En 2020, le Moyen-Orient et le Maghreb comptaient environ 381 millions de musulmans, alors qu’ils étaient 1,14 milliard en Asie. Il y a plus de musulmans dans la région Asie-Pacifique qu’au Moyen-Orient, pourtant berceau de l’islam. À la mosquée de Tokyo, les faits confirment cette tendance. En dix ans, le nombre de pratiquants issus de pays asiatiques a connu une forte hausse et cette augmentation devrait se poursuivre dans les années à venir.

Évolution du nombre de musulmans

Shimoyama pense que la Camii sera la mosquée phare du monde asiatique attirant des croyants de toute l’Asie. Il espère que la mosquée de Tokyo prendra un rôle de premier plan et qu’elle deviendra un cœur battant de l’islam, religion « universelle et globalisée ».

Pour Shimoyama, il faut que le public ait une vision juste de l’islam.
Pour Shimoyama, il faut que le public ait une vision juste de l’islam.

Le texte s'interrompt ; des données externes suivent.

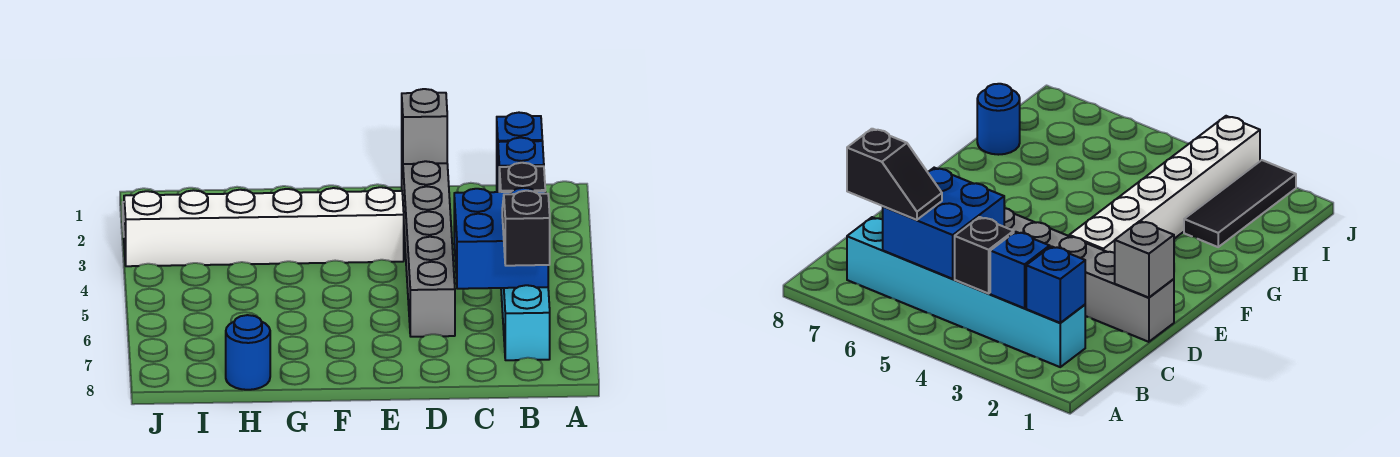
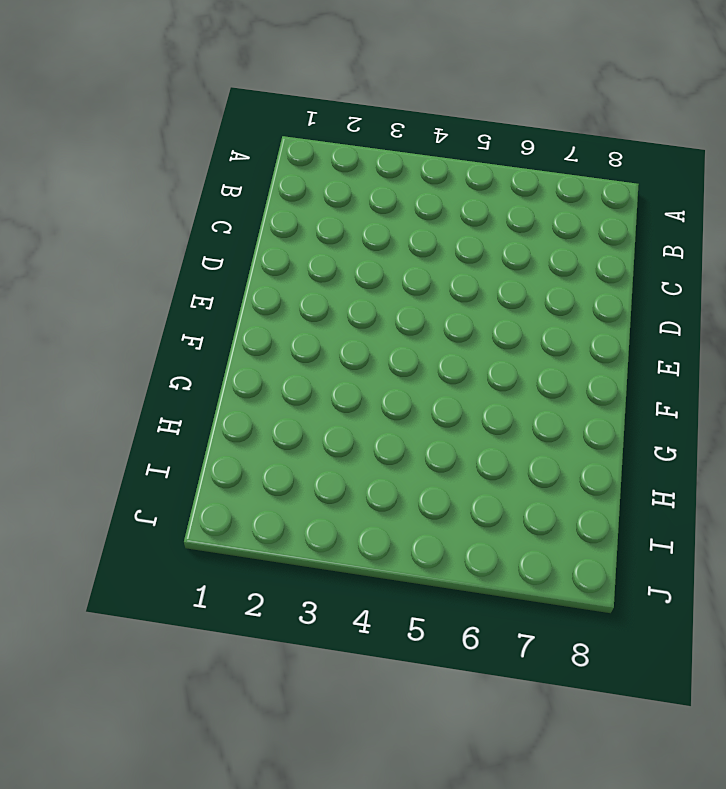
none -> cyan 1x6 brick [497,180,550,360]
none -> grey 1x6 brick [402,156,455,337]

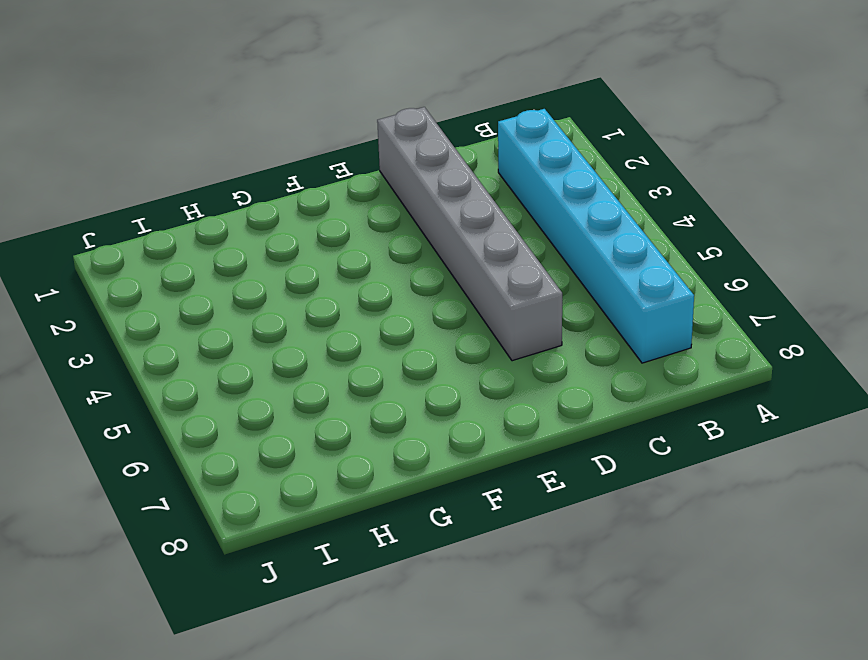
none -> white 1x6 brick [124,187,404,266]
none -> black 1x3 tile [1184,160,1296,247]

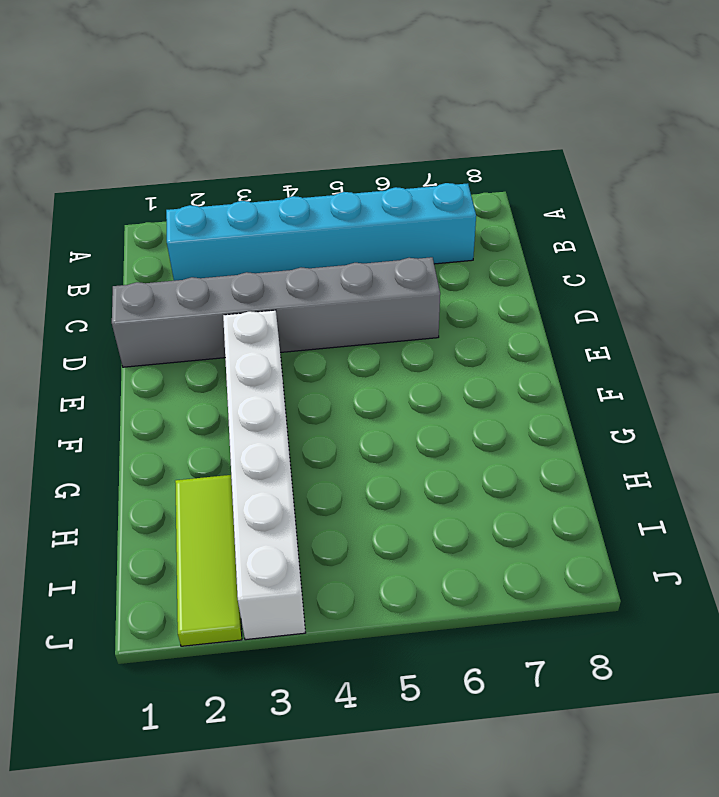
lime 1x3 tile [175,475,242,646] -> black 1x3 tile [1184,160,1296,247]
none -> blue 1x1 round brick [226,315,270,390]
none -> blue 1x1 brick [497,113,542,180]

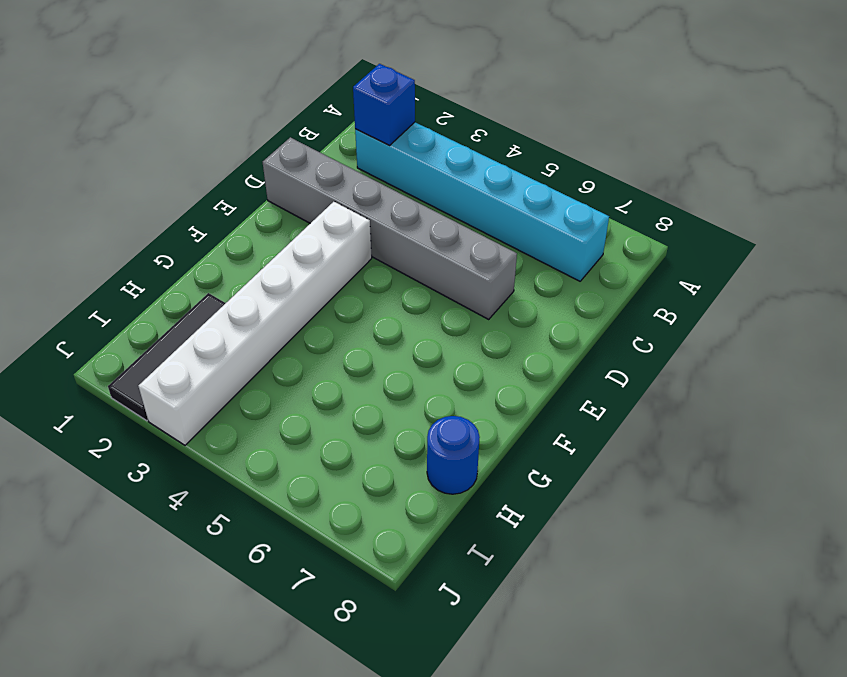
none -> blue 1x1 brick [498,138,544,192]
none -> black 1x1 brick [499,163,545,192]

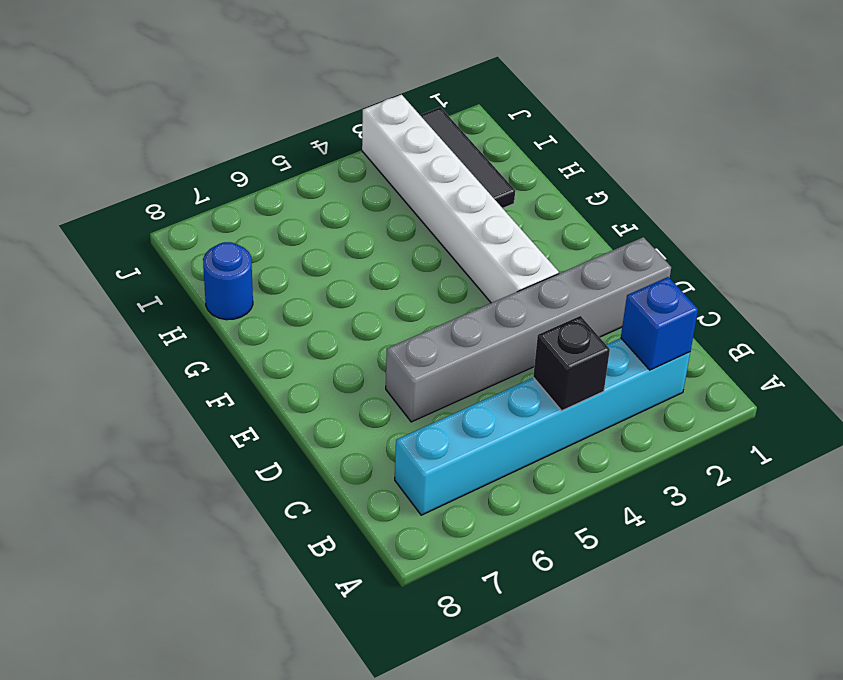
none -> blue 1x1 brick [498,138,544,192]
none -> blue 2x2 brick [454,188,548,289]

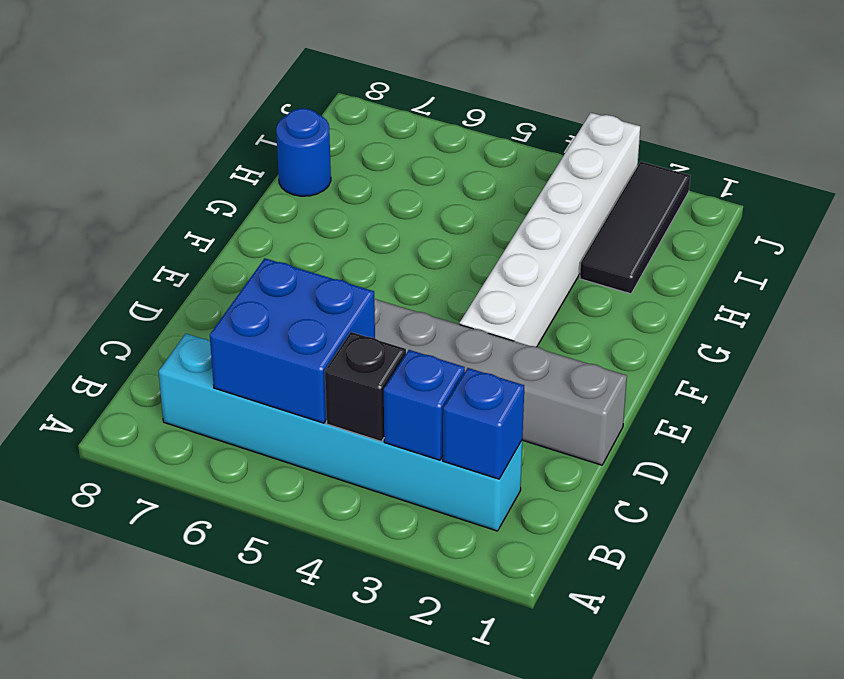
none -> grey 1x1 brick [402,89,447,164]
none -> black 1x2 slope [502,191,550,266]

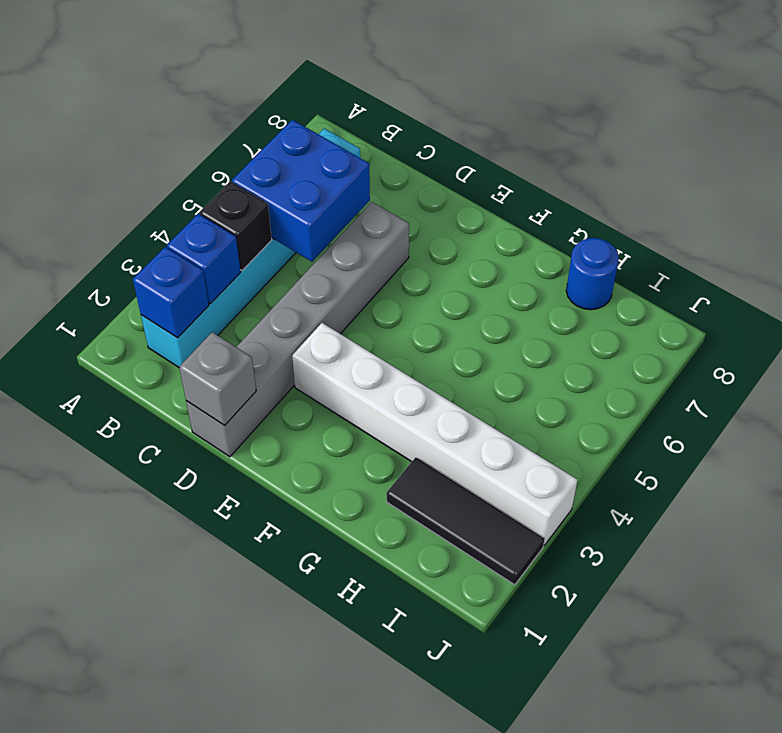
none -> black 1x2 slope [502,191,550,266]

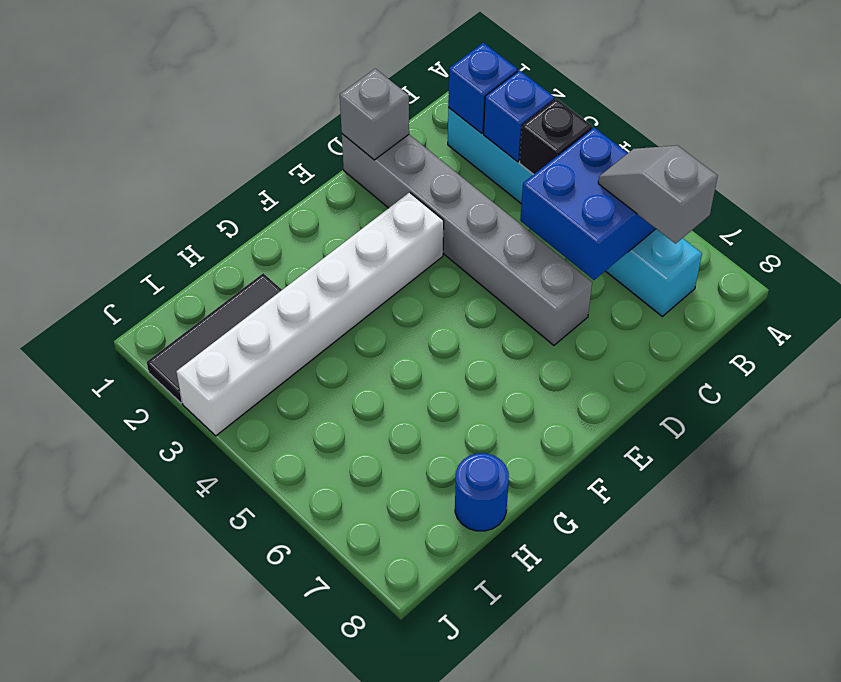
grey 1x2 slope [598,145,718,244] -> black 1x2 slope [502,191,550,266]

Reste à savoir si l’islam prendra racine au Japon, les inconnues sont nombreuses mais Shimoyama se pense investi d’une mission, il doit faire connaitre l’islam sur l’archipel. « L’ignorance est mère de préjugés et les préjugés mènent aux discriminations. Il est crucial donc que les Japonais marchent main dans la main avec les musulmans et qu’ils comprennent bien le monde islamique. Bien sûr, je ne m’attends pas à ce que les Japonais deviennent tous musulmans. Je veux juste qu’ils ne s’arrêtent pas aux apparences et comprennent bien que nous sommes identiques malgré les différences. »

(Photo de titre : des lycéens en excursion scolaire à la mosquée de Tokyo écoutent Shimoyama Shigeru leur expliquer les fondements de l’islam. Photo prise le 18 avril 2024 à Shibuya. Toutes les photos sont de Nippon.com.)

(*1) ^ Pew Research Center. «  Religious Composition by Country, 2010-2050(Les religions dans le monde, 2020-50). » Pew Research Center, le 21 décembre 2022.